Da erkannte sie wohl, daß die Gabe des Gottes ihr fromme;
froh, nach sich selbst gefragt sich zu sehn, gab dies sie .zur Antwort:
„Wer du auch seist, verzeih! Doch habe ich hier von dem Wasser
keinen Blick noch verwandt, voll Eifer vertieft in die Arbeit.
Und, daß du weniger zweifelst: Der Gott des Meeres, er möge
so unterstützen mein Werk, wie niemand seit langem an diesem
Strand — außer mir allein — und gewiß keine Frau ist gestanden,"

Glauben schenkt ihr der Herr, kehrt um und stapfte betrogen
fort durch den Sand — und sie erhielt ihr eigenes Aussehn.

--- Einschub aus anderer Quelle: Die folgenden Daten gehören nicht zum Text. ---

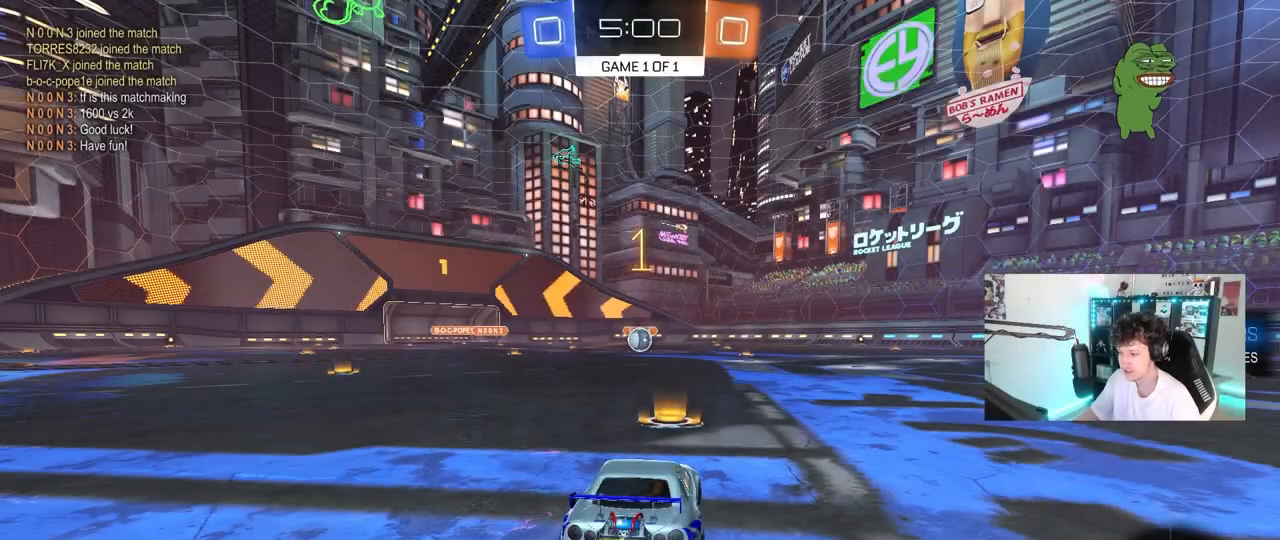
{"keys": ["d", "w"], "mouse": ["left", "right"], "mouse_move": "still", "events": [[483, "d", "down"], [483, "mouse_right", "down"]]}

Doch als der Vater erkannt, daß der Leib seiner Tochter verwandlungs-
fähig geworden, verkauft er sie oft an Herren: als Stute
einmal und dann als Rind, als Hirsch, als Vogel vergeben,
schaffte betrüglich sie so dem gierenden Vater die Nahrung.
Aber, als allen Stoff die Gewalt seines Übels verzehrt und
doch nur neue Nahrung der schrecklichen Krankheit gegeben,
fing er mit Bissen an zu zerfleischen die eigenen Glieder,
und der Unselige nährt seinen Leib, indem er ihn aufzehrt.